Mexico has approved new laws in recent years to improve migrant safety and made being in the country without the proper papers an administrative rather than a criminal offense. Migrants also have the right to denounce crimes committed against them, and some states have established special prosecutors' offices to address such offenses.

The report said most of the offices lacked resources and staff, while coordination was lacking. A plan to provide migrants with temporary visas has not been implemented.

"The discourse is tied to human rights, but when the moment comes for its application, that's when it comes undone," Xicotencatl said.

The report made special mention of civil society and the Catholic-run shelters, which have housed, fed and clothed migrants -- activities classified as crimes in Mexico until recently.

Their work "is of vital importance for safeguarding the lives and integrity of thousands of migrants," it said.

"On many occasions, the Mexican state has not acted in a diligent way to protect (migrants) or, in the worst of the cases, state authorities have been the ones to directly or indirectly violate the human rights of migrants and their defenders."

The report highlighted threats received against shelters and staff in Saltillo, Veracruz, Oaxaca and Tabasco states.
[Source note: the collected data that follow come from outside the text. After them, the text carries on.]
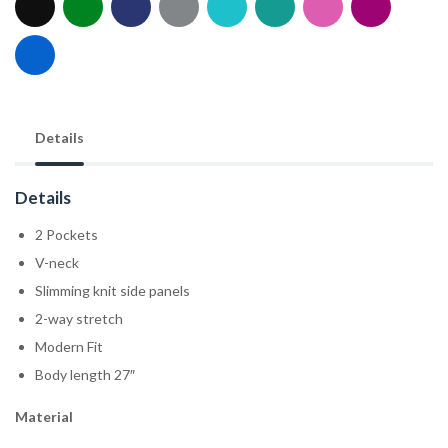
Details
Details
2 Pockets
V-neck
Slimming knit side panels
2-way stretch
Modern Fit
Body length 27″
Material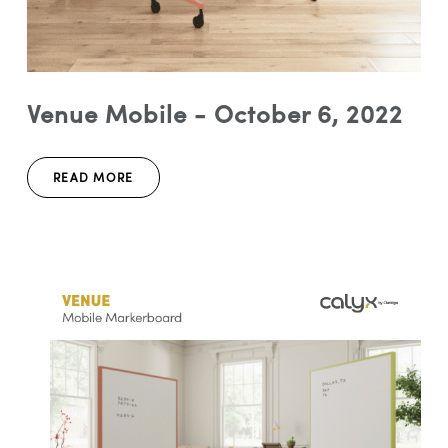
Venue Mobile - October 6, 2022
READ MORE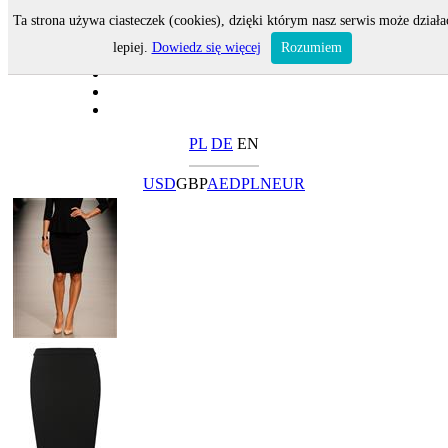
Ta strona używa ciasteczek (cookies), dzięki którym nasz serwis może działa
lepiej.
Dowiedz się więcej
Rozumiem
PL
DE
EN
USD
GBP
AED
PLN
EUR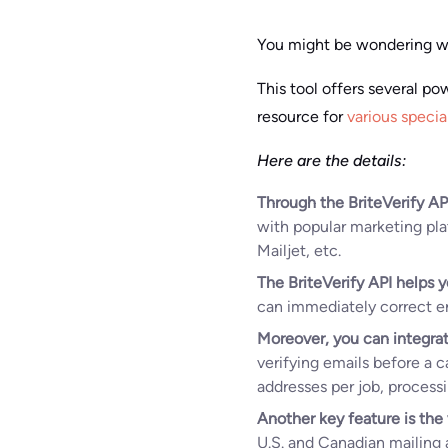
You might be wondering wh
This tool offers several po
resource for
various specia
Here are the details:
Through the BriteVerify AP
with popular marketing pl
Mailjet, etc.
The BriteVerify API helps y
can immediately correct err
Moreover, you can integrat
verifying emails before a 
addresses per job, process
Another key feature is the 
U.S. and Canadian mailing a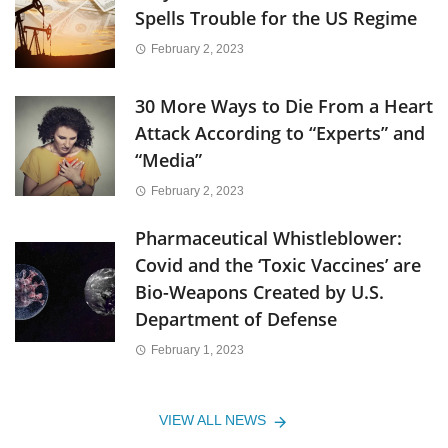
Spells Trouble for the US Regime
February 2, 2023
30 More Ways to Die From a Heart
Attack According to “Experts” and
“Media”
February 2, 2023
Pharmaceutical Whistleblower:
Covid and the ‘Toxic Vaccines’ are
Bio-Weapons Created by U.S.
Department of Defense
February 1, 2023
VIEW ALL NEWS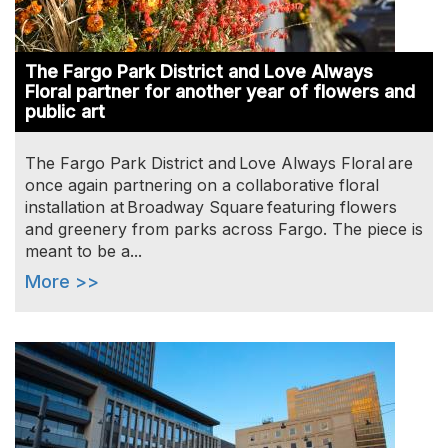
The Fargo Park District and Love Always
Floral partner for another year of flowers and
public art
The Fargo Park District and Love Always Floral are
once again partnering on a collaborative floral
installation at Broadway Square featuring flowers
and greenery from parks across Fargo. The piece is
meant to be a...
More >>
Image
It called on the government to start awareness campaigns "that differentiate the crime of migrant trafficking from humanitarian assistance given by migrant shelters."

Staff in Saltillo expressed satisfaction with the report, calling it a vindication of their work, which started more than a decade ago in response to migrants being attacked and killed along the nearby railways.
"It echoes what we've been constantly saying," Xicotencatl said.

"It also legitimizes our work. (Migrant) defenders aren't making up cases. The commissioner came to Mexico and met with authorities, migrants and civil society and is repeating what we've been sharing for many years with the (Mexican) state."